Road-test preparation

The road test is document-heavy for under-18 applicants, especially the notarized hour affidavit

This is where many teen-license summaries are too generic.

  • For under-18 applicants, Rhode Island requires a signed notarized affidavit showing 50 hours of driving experience, including 10 hours at night.
  • The road-test page also requires the original permit, Rhode Island registration, current insurance card, and the supervising driver's license.
  • If the parent or guardian is not present for the permit or license transaction, Rhode Island's LI-1 checklist requires the LI-1 to be notarized.
  • Rhode Island also says the first road test for this under-18 lane starts at age 16 1/2, not merely at permit issuance.

After issuance

The limited provisional license still carries real teen-driving restrictions after the pass

This is the main difference between the teen license and a full operator's license.

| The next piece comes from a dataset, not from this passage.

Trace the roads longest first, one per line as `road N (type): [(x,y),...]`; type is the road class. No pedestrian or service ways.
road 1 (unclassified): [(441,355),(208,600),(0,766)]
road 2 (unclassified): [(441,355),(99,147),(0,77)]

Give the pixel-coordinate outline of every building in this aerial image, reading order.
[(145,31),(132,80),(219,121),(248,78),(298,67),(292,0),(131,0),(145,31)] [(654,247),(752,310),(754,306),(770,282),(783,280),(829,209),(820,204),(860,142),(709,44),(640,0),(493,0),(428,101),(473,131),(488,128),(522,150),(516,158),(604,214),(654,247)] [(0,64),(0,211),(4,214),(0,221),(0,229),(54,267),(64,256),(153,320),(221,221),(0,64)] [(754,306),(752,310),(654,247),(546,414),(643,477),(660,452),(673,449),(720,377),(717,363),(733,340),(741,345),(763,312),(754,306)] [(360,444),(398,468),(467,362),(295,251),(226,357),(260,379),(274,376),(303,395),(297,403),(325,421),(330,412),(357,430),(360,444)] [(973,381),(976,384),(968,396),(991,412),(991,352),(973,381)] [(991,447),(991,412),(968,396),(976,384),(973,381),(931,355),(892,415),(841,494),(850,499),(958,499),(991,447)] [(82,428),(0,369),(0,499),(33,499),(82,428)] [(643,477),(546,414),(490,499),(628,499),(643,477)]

  • The Rhode Island driver's manual says a limited provisional license authorizes solo driving from 5 a.m. to 1 a.m.
  • From 1 a.m. to 5 a.m., a limited provisional license holder may drive only with a licensed parent, legal guardian, or qualified adult at least 21 years old in the front seat, except for direct travel to or from school-sponsored activities, religious events, or employment.
  • During the first 12 months after the limited provisional license is issued, Rhode Island allows no more than one passenger younger than 21 unless the passenger is an immediate family member.
  • The same passenger restriction also allows additional under-21 passengers only when a licensed parent, legal guardian, or qualified adult at least 21 is in the front passenger seat.

Before age 18

Rhode Island offers an early full-license path, but only after a long clean provisional period

This is the main under-18 upgrade rule worth surfacing near the top.

  • Applicants who are at least 17 may qualify for a full operator's license before age 18 only after holding the limited provisional license for at least 12 months.
  • Rhode Island also requires those 17-and-older applicants to have been free of motor-vehicle convictions for the six months immediately before applying for the full license.
  • If those conditions are not met, the teen remains in the limited provisional stage until the state allows the full operator's license to be issued.
  • The driver's manual also notes a separate edge case: if the teen reaches age 18 before holding the limited instruction permit for one year, the person may apply for a full operator's license under the adult rule set.

Accuracy notes

Where people get tripped up

  • Rhode Island teen-license content should frame the first under-18 license as a limited provisional license, not as immediate unrestricted adult driving.
  • The state's time thresholds are layered: the teen needs the permit for six months or until 18 before the first road test, and a separate 12-month provisional period can matter for the early full-license path at 17.
  • Rhode Island's late-night rule is not an absolute curfew because the manual allows specific direct-trip exceptions and supervised driving during the restricted hours.
  • The notarized 50-hour affidavit is a core Rhode Island road-test document, not optional backup paperwork.

FAQ

Common questions

  • What kind of license does a Rhode Island teen get first?

    A limited provisional license. Rhode Island does not move most under-18 drivers straight from the permit stage into a full operator's license.

  • What is the biggest requirement teens miss before the Rhode Island road test?

    Usually the full under-18 threshold rather than one item by itself: at least six months on the limited instruction permit or until turning 18, a conviction-free permit period, and the signed notarized affidavit proving 50 supervised hours with 10 at night.

  • Can a Rhode Island teen get a full license before turning 18?

    Sometimes. Rhode Island says a 17-year-old may qualify for a full operator's license after holding the limited provisional license for at least 12 months and staying free of motor-vehicle convictions for the preceding six months.